[Exercise directions]:
Starting at the line that contains "root of tail: (185, 153)" in the listing below, write out every line word for word until you have written the line that contains "right knee: (300, 204)".

- Opening Delimiter -

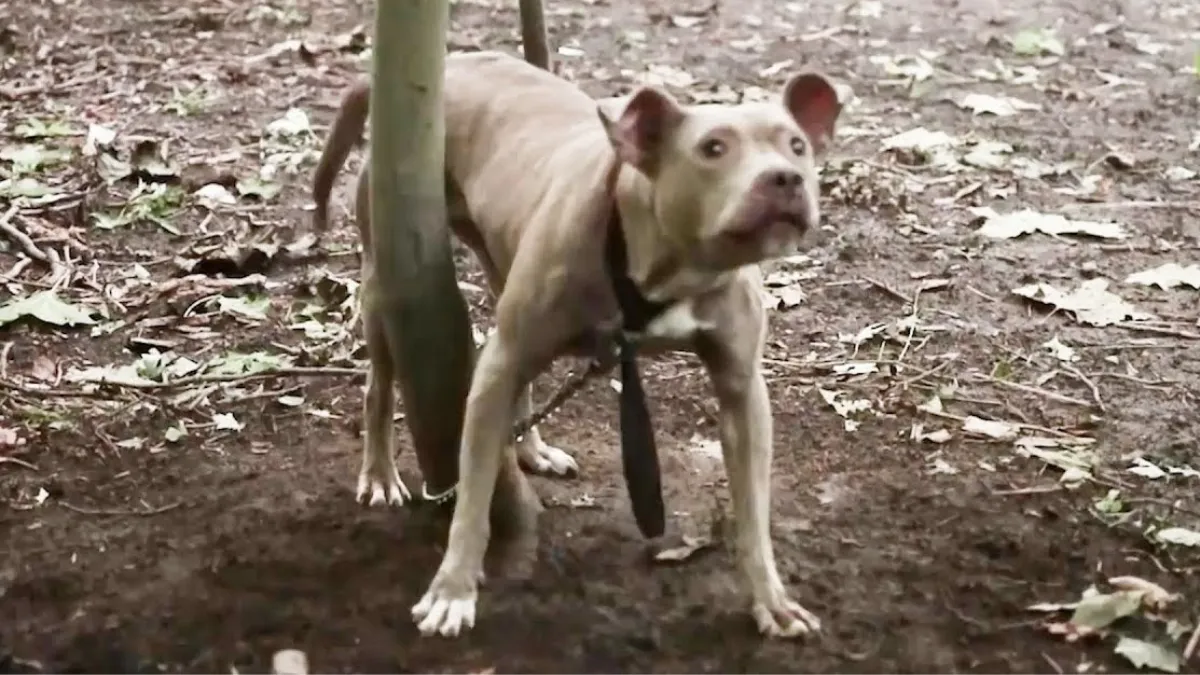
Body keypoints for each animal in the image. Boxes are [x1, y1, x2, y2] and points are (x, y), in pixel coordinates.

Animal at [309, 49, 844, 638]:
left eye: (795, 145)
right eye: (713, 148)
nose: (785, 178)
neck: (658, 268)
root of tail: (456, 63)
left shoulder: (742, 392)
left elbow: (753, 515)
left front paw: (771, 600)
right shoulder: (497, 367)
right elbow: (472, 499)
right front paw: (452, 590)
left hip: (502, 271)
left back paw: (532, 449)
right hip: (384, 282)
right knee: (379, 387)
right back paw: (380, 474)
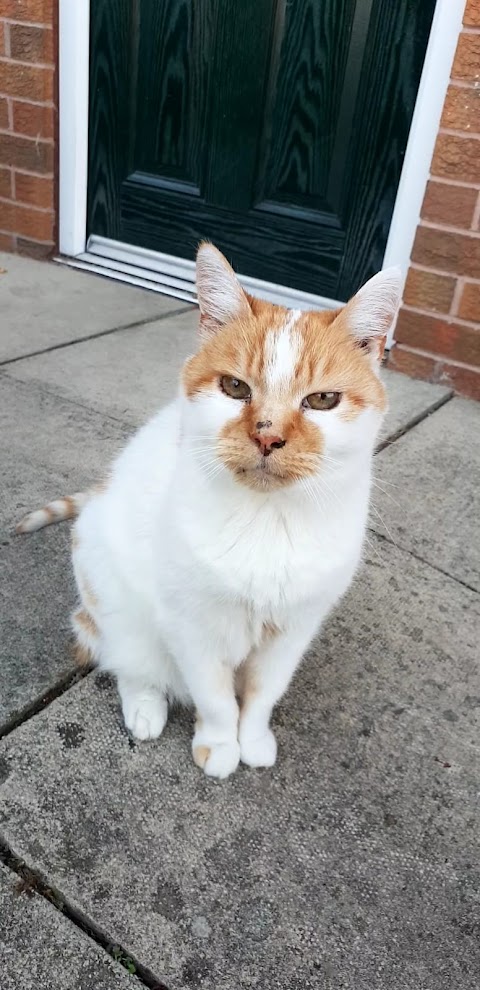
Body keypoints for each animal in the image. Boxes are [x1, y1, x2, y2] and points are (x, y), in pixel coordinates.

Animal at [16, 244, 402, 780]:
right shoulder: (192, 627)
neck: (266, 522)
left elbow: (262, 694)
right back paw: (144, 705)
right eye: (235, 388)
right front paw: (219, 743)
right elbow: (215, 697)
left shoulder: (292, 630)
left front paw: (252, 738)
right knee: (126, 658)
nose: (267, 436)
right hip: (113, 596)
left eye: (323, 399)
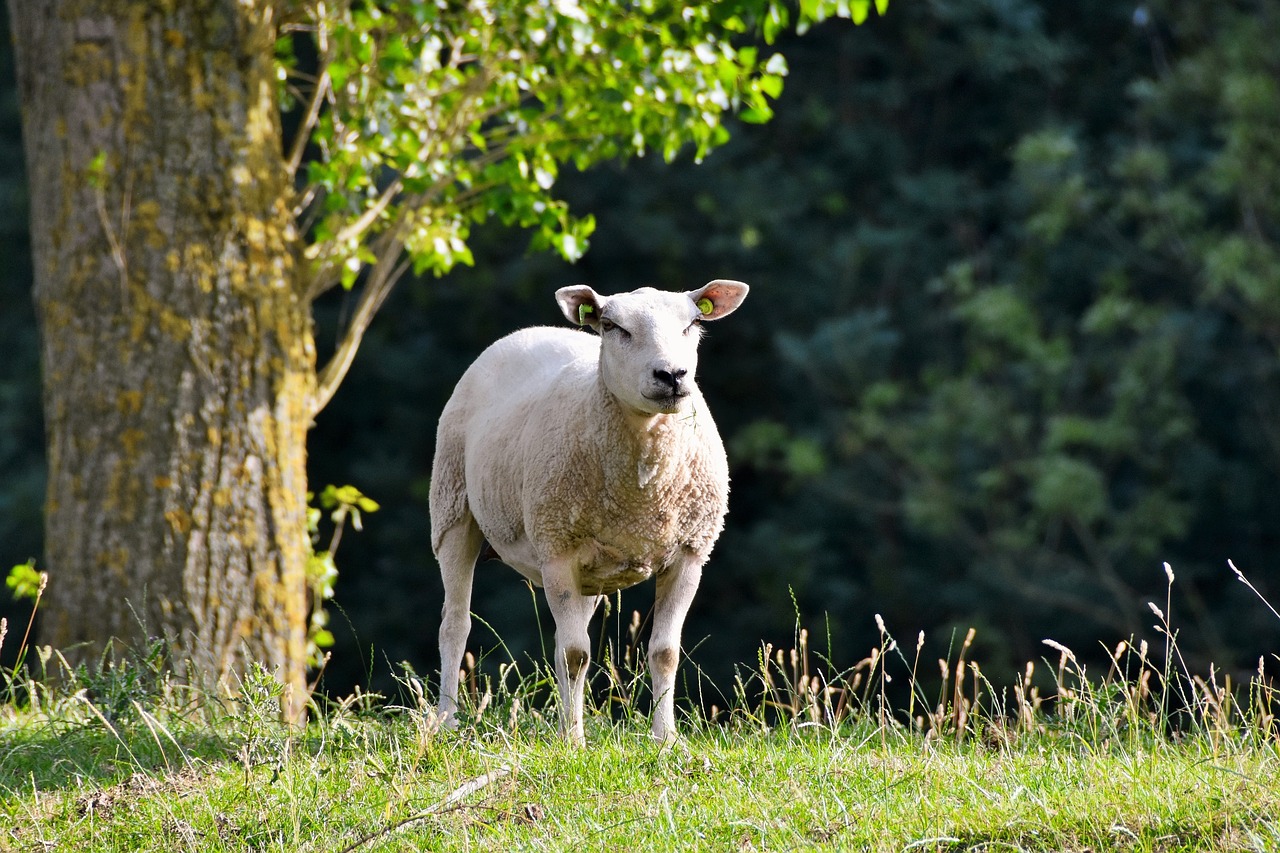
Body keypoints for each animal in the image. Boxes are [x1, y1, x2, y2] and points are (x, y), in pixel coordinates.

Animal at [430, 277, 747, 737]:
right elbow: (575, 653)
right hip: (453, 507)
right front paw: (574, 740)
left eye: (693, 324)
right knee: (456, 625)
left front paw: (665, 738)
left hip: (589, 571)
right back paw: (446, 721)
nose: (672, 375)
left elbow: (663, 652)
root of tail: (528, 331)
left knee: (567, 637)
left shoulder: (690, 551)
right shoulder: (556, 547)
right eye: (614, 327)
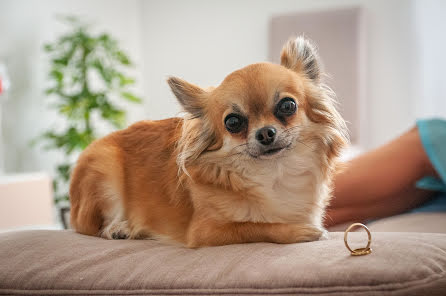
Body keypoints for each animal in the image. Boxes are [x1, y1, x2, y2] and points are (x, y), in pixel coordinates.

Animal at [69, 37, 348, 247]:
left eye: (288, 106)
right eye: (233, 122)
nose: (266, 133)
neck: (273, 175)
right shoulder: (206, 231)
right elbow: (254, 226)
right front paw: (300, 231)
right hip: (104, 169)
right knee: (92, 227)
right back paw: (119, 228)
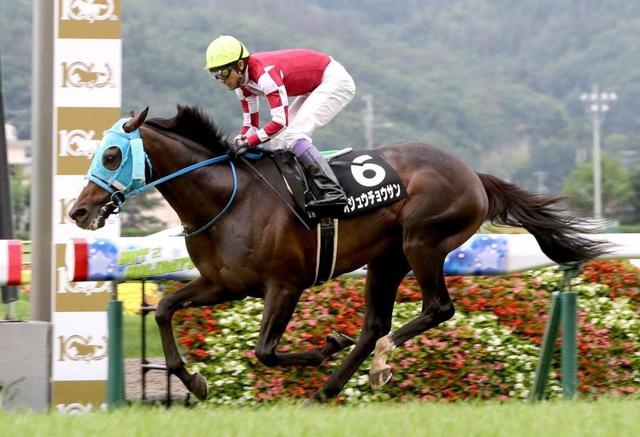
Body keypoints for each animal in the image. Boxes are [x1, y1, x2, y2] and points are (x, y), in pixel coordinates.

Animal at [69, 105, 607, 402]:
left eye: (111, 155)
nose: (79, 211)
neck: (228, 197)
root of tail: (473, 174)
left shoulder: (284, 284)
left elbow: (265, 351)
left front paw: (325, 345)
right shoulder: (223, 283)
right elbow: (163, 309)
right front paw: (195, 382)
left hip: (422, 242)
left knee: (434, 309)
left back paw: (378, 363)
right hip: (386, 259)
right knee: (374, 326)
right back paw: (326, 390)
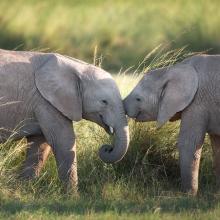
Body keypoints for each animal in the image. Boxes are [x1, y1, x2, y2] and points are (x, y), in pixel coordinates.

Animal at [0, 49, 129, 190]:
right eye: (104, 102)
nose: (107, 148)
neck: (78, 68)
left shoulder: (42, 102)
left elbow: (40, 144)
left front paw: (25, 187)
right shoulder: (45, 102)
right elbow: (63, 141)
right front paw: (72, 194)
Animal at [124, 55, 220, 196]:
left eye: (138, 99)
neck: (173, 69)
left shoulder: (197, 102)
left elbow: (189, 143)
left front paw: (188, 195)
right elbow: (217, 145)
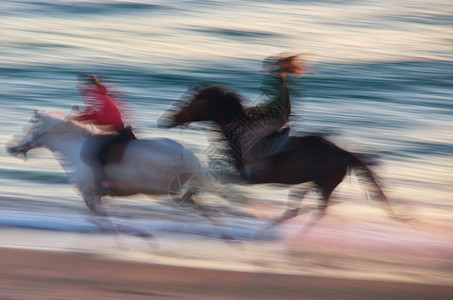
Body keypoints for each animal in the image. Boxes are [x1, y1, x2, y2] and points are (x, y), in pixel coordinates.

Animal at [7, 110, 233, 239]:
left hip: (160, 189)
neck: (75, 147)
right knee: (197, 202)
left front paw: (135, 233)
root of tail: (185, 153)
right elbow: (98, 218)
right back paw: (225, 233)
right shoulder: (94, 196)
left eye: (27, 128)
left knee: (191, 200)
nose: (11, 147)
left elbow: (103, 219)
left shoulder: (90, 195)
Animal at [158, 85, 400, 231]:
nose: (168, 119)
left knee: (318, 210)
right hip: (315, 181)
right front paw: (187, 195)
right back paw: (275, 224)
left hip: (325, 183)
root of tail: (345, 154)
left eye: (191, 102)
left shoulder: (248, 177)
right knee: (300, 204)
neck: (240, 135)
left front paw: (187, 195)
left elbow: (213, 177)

- Closing Delimiter -

[Answer for the task]:
root of tail: (185, 153)
right elbow: (98, 218)
right back paw: (225, 233)
right shoulder: (94, 196)
left eye: (27, 128)
left knee: (191, 200)
nose: (11, 147)
left elbow: (103, 219)
left shoulder: (90, 195)
Animal at [158, 85, 400, 231]:
nose: (168, 119)
left knee: (318, 210)
right hip: (315, 181)
right front paw: (187, 195)
right back paw: (275, 224)
left hip: (325, 183)
root of tail: (345, 154)
left eye: (191, 102)
left shoulder: (248, 177)
right knee: (300, 204)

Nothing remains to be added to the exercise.